• _TRAVAIL À FAIRE_
**a)** Traduisez en anglais cette phrase de l’entretien sur la crise ivoirienne : « Il ne faut jamais oublier que les décisions qui vont être prises doivent agréer toutes parties. »
**b)** Pour chaque affirmation, indiquez par oui ou par non si elle s’accorde avec l’entretien sur la crise ivoirienne, et citez textuellement les mots qui tranchent : (i) la date exacte du début du travail du panel est déjà connue ; (ii) un secrétariat poursuivra le travail sur place ; (iii) la Cedeao a maintenu sa position antérieure lors de la réunion du Cps.
**c)** D’après l’entretien sur la crise ivoirienne, dans quels textes le règlement pacifique des différends est-il écrit ?

A partir de quand commence le travail du panel, demain mardi (hier) ?
Non, on n’a pas encore la date exacte.

Comment va fonctionner le panel ? Les présidents vont-ils venir séjourner en Côte d’Ivoire pendant un mois ou alors ils seront soutenus par un comité d’experts qui restera sur place ?
Non, il y aura des experts en place. Et je présume que les chefs d’Etat viendront pour des discussions peut-être pour deux ou trois jours maximum et après ils repartiront. C’est le secrétariat qui va continuer le travail sur place, mais au moment des prises de décisions politiques importantes, ce sera des concertations entre les chefs d’Etat. Alors ils pourront revenir ou même sans qu’ils ne soient présents en Côte d’Ivoire, les concertations peuvent se faire. S’il y a des propositions qui peuvent d’emblée être acceptables pas tous, en ce moment-là, ils reviennent en Côte d’Ivoire pour, peut-être des annonces publiques. Il ne faut jamais oublier que les décisions qui vont être prises doivent agréer toutes parties. Toute décision qui sera prise et qui n’agrée pas toutes les parties, on pourra dire que le panel a échoué dans sa tentative. Et il faut se rappeler que ce n’est qu’une tentative de règlement du conflit, le reste appartient aux Ivoiriens.

Excellence, aujourd’hui dans le règlement du conflit ivoirien, l’option militaire a été écartée au profit du panel, qu’est-ce qui a contribué à cela et comment s’est faite votre offensive diplomatique en Ethiopie ?
La plupart des pays ont été choqués par cette volonté de la Cedeao de mener une opération militaire. Des membres de la Cedeao ont procédé à des consultations en Afrique et même au niveau des Etats-Unis et un peu partout aux Nations unies. On leur a simplement rappelé que l’objectif et les principes de toutes les organisations, c’est le règlement pacifique des différends. C’est écrit dans le traité de la Cedeao, dans l’acte constitutif de l’Union africaine et dans la charte des Nations unies. Donc, on ne comprendrait pas qu’on fasse couler le sang africain, et ce sera pour la première fois qu’on crée une guerre de soutien et qu’on fasse couler du sang dans une dispute post-électorale. Donc la raison l’a emporté. Tous ceux qui avaient fait des propositions dans ce sens sont même revenus sur leurs propres déclarations au cours de la réunion du Cps (Conseil de paix et de sécurité). Les membres qui représentaient la Cedeao ont simplement dit qu’il n’avait jamais été question d’envisager sérieusement l’usage de la force, et que s’ils ont parlé de force légitime, c’était précisément parce qu’ils entendaient consulter tout le monde et s’ils avaient seulement l’accord de tout le monde, alors ils pouvaient parler de force légitime parce que cela aurait été décidé par toutes les organisations. Donc, la Cedeao est revenue sur ses thèses précédentes au cours de la réunion du Cps, vendredi dernier.

• _DONNÉES BRUTES_
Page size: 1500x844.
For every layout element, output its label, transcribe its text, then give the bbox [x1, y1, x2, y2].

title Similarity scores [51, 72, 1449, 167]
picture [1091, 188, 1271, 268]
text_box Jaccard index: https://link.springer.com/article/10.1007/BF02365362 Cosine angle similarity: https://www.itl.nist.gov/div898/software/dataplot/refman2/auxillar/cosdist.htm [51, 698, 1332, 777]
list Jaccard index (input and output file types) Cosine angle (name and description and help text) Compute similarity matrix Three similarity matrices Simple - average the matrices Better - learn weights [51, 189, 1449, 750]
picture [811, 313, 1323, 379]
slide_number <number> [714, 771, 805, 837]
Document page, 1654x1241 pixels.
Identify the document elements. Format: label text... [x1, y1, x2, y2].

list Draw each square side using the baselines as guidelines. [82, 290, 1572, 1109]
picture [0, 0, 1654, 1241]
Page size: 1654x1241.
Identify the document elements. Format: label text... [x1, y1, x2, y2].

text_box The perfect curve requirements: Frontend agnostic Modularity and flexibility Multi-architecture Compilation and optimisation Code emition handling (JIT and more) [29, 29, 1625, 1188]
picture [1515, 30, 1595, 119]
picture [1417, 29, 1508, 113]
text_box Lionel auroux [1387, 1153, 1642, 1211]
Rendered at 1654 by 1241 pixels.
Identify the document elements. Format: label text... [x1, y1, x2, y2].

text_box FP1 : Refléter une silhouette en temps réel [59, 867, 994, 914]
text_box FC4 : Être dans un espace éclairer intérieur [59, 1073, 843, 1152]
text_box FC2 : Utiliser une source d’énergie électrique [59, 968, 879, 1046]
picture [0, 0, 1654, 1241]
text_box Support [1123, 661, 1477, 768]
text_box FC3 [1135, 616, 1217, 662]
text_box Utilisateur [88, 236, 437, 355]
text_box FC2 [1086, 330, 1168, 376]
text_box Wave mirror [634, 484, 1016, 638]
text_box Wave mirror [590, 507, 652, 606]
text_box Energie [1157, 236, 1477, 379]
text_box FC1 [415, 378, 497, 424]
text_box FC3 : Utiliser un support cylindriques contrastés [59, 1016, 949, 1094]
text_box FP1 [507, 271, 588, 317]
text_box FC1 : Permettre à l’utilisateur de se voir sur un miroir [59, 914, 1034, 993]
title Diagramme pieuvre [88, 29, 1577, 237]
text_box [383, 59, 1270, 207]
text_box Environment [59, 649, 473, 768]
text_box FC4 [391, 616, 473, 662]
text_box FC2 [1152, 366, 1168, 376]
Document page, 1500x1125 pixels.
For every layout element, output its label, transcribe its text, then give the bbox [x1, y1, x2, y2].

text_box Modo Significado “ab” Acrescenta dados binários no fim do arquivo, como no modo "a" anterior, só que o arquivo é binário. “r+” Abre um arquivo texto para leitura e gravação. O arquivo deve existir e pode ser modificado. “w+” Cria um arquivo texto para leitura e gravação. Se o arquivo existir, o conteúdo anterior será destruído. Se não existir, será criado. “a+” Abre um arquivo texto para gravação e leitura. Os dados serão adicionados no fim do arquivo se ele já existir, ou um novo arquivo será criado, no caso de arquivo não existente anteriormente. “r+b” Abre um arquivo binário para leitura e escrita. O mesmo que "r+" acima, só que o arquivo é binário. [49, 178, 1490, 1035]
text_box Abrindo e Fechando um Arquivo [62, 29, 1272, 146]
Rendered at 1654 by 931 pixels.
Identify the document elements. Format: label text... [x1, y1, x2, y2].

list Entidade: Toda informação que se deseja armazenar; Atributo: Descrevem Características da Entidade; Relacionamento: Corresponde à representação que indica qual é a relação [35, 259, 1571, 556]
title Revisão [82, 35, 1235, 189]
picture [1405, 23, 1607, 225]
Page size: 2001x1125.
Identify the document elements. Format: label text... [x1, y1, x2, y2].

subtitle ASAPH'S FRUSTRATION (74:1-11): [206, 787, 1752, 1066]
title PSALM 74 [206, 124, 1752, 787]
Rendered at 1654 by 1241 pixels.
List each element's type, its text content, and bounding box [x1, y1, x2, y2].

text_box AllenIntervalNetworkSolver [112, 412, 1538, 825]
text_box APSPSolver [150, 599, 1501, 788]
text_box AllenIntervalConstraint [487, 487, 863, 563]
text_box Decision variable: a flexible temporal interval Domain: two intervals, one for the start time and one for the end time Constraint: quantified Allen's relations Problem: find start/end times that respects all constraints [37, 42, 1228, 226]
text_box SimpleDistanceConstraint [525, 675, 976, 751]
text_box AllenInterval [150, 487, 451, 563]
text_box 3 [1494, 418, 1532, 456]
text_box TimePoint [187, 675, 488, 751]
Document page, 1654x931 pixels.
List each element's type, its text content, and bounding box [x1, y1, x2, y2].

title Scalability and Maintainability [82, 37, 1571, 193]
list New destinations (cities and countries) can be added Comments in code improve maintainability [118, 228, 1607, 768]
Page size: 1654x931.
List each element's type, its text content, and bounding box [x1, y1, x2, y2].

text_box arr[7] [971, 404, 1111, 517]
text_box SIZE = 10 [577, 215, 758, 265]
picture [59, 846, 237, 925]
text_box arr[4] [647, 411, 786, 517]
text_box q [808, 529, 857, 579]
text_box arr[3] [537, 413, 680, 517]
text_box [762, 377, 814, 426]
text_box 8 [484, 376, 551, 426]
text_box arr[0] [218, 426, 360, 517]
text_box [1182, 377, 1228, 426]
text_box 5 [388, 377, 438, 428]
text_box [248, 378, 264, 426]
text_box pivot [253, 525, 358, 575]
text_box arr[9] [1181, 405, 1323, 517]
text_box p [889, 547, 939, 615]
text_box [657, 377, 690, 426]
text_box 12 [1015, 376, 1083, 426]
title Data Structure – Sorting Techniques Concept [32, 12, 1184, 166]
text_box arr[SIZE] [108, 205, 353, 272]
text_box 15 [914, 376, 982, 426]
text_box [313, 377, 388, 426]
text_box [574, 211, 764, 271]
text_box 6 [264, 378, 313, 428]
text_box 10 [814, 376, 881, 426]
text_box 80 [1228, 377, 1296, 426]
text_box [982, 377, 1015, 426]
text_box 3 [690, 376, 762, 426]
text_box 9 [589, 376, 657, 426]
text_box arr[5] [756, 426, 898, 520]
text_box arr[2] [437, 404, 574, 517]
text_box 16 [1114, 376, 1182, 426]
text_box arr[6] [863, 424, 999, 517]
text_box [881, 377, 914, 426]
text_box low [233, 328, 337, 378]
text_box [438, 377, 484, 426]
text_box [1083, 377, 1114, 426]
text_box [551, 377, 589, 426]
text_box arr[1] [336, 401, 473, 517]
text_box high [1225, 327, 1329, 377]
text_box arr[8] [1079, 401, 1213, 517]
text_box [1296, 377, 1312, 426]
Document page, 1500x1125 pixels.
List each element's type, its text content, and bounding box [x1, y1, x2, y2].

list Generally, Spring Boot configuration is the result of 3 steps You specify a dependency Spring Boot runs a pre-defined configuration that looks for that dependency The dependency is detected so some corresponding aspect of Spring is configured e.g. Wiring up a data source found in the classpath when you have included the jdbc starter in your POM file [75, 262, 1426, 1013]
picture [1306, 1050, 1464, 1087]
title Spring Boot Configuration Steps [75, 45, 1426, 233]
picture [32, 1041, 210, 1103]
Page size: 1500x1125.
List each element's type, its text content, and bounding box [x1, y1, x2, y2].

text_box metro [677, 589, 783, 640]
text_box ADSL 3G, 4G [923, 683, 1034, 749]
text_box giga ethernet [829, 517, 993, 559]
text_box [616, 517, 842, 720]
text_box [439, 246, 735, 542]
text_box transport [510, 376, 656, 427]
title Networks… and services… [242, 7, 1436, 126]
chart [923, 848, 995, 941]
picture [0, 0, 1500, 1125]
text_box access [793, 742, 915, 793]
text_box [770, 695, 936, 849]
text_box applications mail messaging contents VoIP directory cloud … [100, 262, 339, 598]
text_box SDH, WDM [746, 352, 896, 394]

• _CORRIGÉ DE L’EXERCICE_
**a)** It must never be forgotten that the decisions to be taken must be acceptable to all parties.

**b)**
(i) Non : « Non, on n’a pas encore la date exacte. »
(ii) Oui : « C’est le secrétariat qui va continuer le travail sur place »
(iii) Non : « la Cedeao est revenue sur ses thèses précédentes au cours de la réunion du Cps »

**c)** Dans le traité de la Cedeao, dans l’acte constitutif de l’Union africaine et dans la charte des Nations unies.